Perhaps that motivation to be inclusive has to do with Moretti and Montana’s own backgrounds. Moretti’s father started from being a peasant farmer in the small town of Pareto, in Piedmont. He came looking for work in Scotland and, over the years, rose through the ranks to become a master sommelier and wine director at the grand Gleneagles Hotel. 

What is it that drew so many Italians to Scotland in the first place? “When you think about the Romans and the Scots, they have a lot in common, you know, … the fuerza … you know the Italians resonated with that level of disobedience and … anarchy that Scots have,” Moretti said.

As for Montana, at the age of 4, his mother abandoned him and his two siblings, aged 2 and 6, on the street. No one came to claim them or wanted them, he said, “We were dark kids,” he said, referring to their dark hair, as Italian-descended children, and dark skin.

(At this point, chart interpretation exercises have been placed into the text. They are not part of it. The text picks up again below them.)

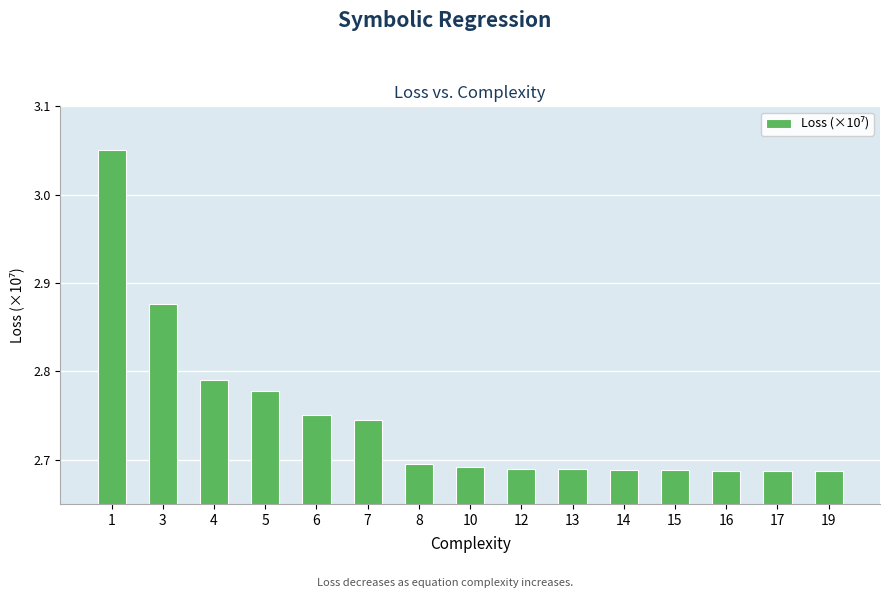

What is the sum of all values?

41.2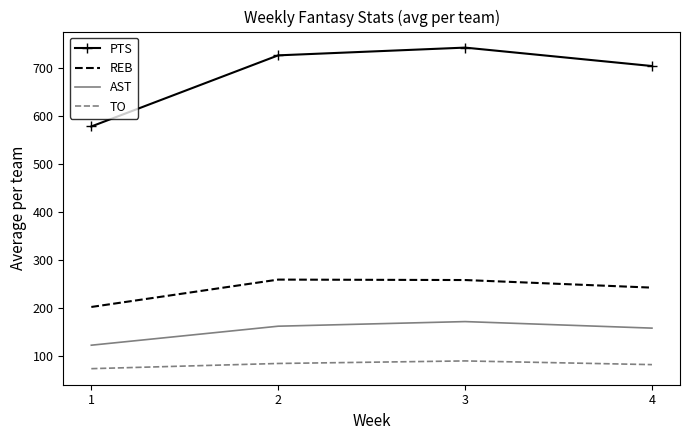

At which category is the sum across all series the highest?

3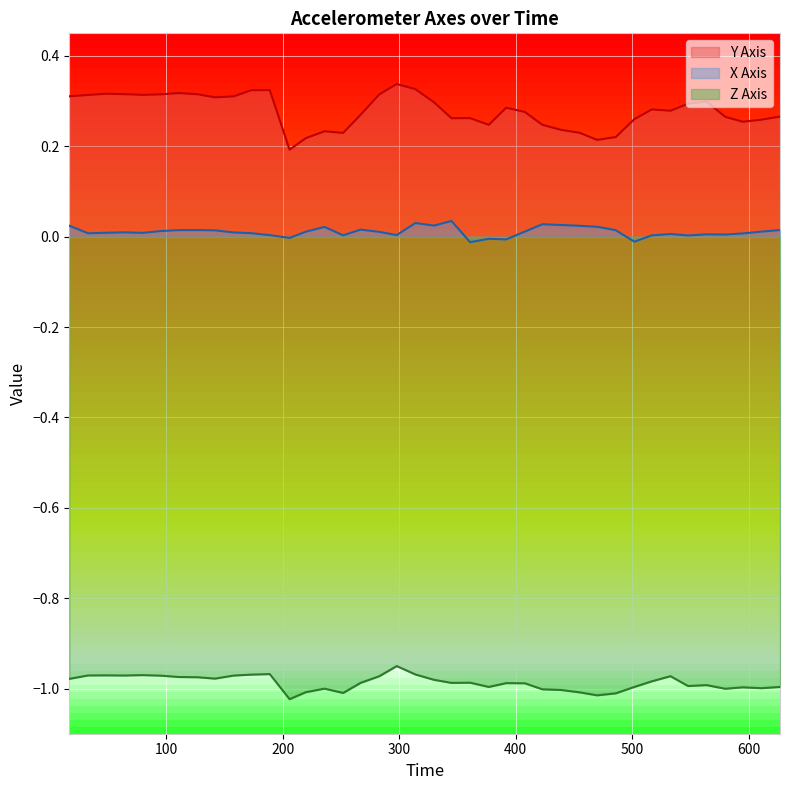

List the series in order of their overall mean, highest first.

Y Axis, X Axis, Z Axis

After years of abuse at the hands of nuns and in children’s homes, Montana was reunited with his grandmother at age 15. But a real sense of family really came with his first job at a restaurant. He was now in the world of old-school fine dining, and found a model figure in Renato Paladini, the owner, who was hard but fair. 

When Moretti looks at her husband, she finds that he’s grown to take on his old mentor’s mantle.

So, what was the impetus behind the name Incognito?

“It might look expensive, but look at the menu we’re completely accessible,” explained Moretti. Judging from the offerings, it surely isn’t going to be incognito for long.


Tips for Wild Mushroom & Truffle Spaghetti 
Courtesy of executive chef Paolo Montana

Wild mushrooms & white truffle purée (blended white truffle shavings, salt, pepper, splash of cream), al dente spaghetti.

Add sliced mushrooms to a hot pan with a little truffle oil. Add a tablespoon of the purée, heat through, add the spaghetti to pan, toss, and serve.


Incognito Bistro
30 W. 18th St. (between Fifth & Sixth avenues)

Monday–Friday: 11:30 a.m.–4 p.m.
Monday–Saturday: 4 p.m.–11 p.m.
Jazz night Tuesday evenings, 7 p.m.–10 p.m.
Happy Hour: 
Monday–Friday: 11:30 a.m.–10:30 p.m.
Saturday: 4 p.m.–11 p.m. (Italian small plates and half-price on specialty cocktails and select Italian wines by the glass.)